• WHAT YOU ARE ASKED TO DO:
Repeat the listing below word for word, minus the pictures.

Segment Start: RECORDS FOR THIS EXERCISE

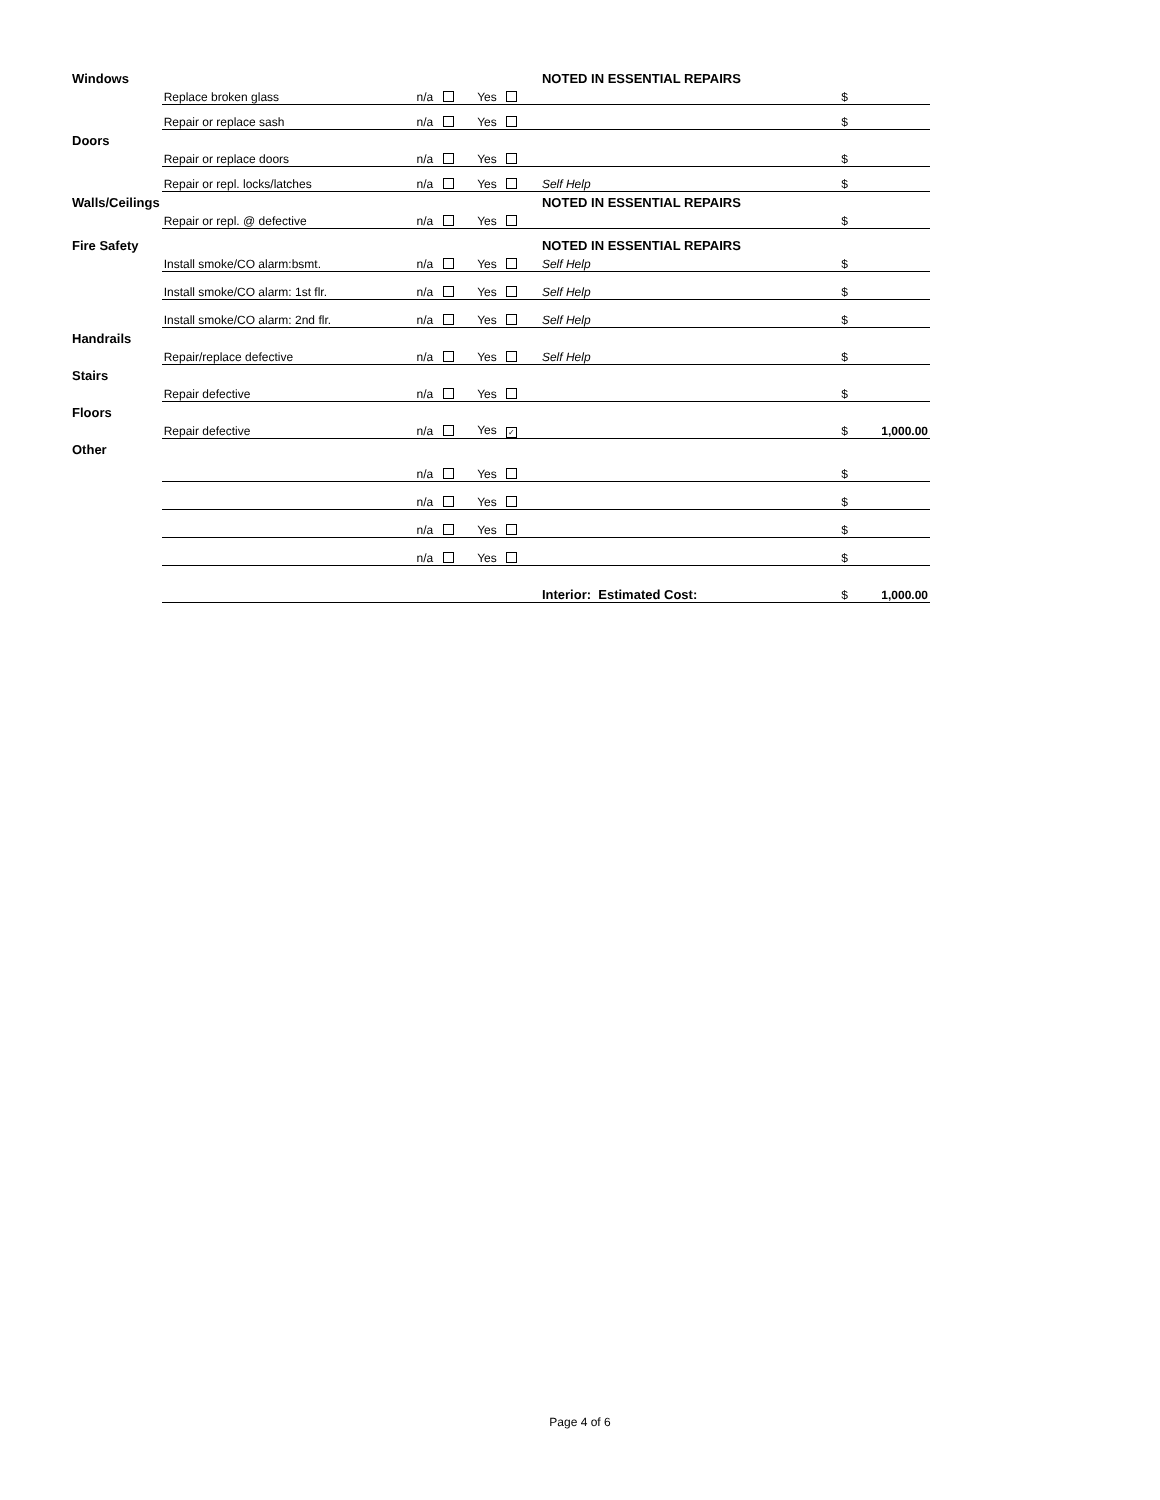| Windows | | | | NOTED IN ESSENTIAL REPAIRS | | |
| | Replace broken glass | n/a | Yes | | $ | |
| | Repair or replace sash | n/a | Yes | | $ | |
| Doors | | | | | | |
| | Repair or replace doors | n/a | Yes | | $ | |
| | Repair or repl. locks/latches | n/a | Yes | Self Help | $ | |
| Walls/Ceilings | | | | NOTED IN ESSENTIAL REPAIRS | | |
| | Repair or repl. @ defective | n/a | Yes | | $ | |
| Fire Safety | | | | NOTED IN ESSENTIAL REPAIRS | | |
| | Install smoke/CO alarm:bsmt. | n/a | Yes | Self Help | $ | |
| | Install smoke/CO alarm: 1st flr. | n/a | Yes | Self Help | $ | |
| | Install smoke/CO alarm: 2nd flr. | n/a | Yes | Self Help | $ | |
| Handrails | | | | | | |
| | Repair/replace defective | n/a | Yes | Self Help | $ | |
| Stairs | | | | | | |
| | Repair defective | n/a | Yes | | $ | |
| Floors | | | | | | |
| | Repair defective | n/a | Yes ✓ | | $ | 1,000.00 |
| Other | | | | | | |
| | | n/a | Yes | | $ | |
| | | n/a | Yes | | $ | |
| | | n/a | Yes | | $ | |
| | | n/a | Yes | | $ | |
| | | | | Interior: Estimated Cost: | $ | 1,000.00 |
Page 4 of 6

Segment End: RECORDS FOR THIS EXERCISE

• EXERCISE SOLUTION:
| Windows | | | | NOTED IN ESSENTIAL REPAIRS | | |
| | Replace broken glass | n/a | Yes | | $ | |
| | Repair or replace sash | n/a | Yes | | $ | |
| Doors | | | | | | |
| | Repair or replace doors | n/a | Yes | | $ | |
| | Repair or repl. locks/latches | n/a | Yes | Self Help | $ | |
| Walls/Ceilings | | | | NOTED IN ESSENTIAL REPAIRS | | |
| | Repair or repl. @ defective | n/a | Yes | | $ | |
| Fire Safety | | | | NOTED IN ESSENTIAL REPAIRS | | |
| | Install smoke/CO alarm:bsmt. | n/a | Yes | Self Help | $ | |
| | Install smoke/CO alarm: 1st flr. | n/a | Yes | Self Help | $ | |
| | Install smoke/CO alarm: 2nd flr. | n/a | Yes | Self Help | $ | |
| Handrails | | | | | | |
| | Repair/replace defective | n/a | Yes | Self Help | $ | |
| Stairs | | | | | | |
| | Repair defective | n/a | Yes | | $ | |
| Floors | | | | | | |
| | Repair defective | n/a | Yes ✓ | | $ | 1,000.00 |
| Other | | | | | | |
| | | n/a | Yes | | $ | |
| | | n/a | Yes | | $ | |
| | | n/a | Yes | | $ | |
| | | n/a | Yes | | $ | |
| | | | | Interior: Estimated Cost: | $ | 1,000.00 |
Page 4 of 6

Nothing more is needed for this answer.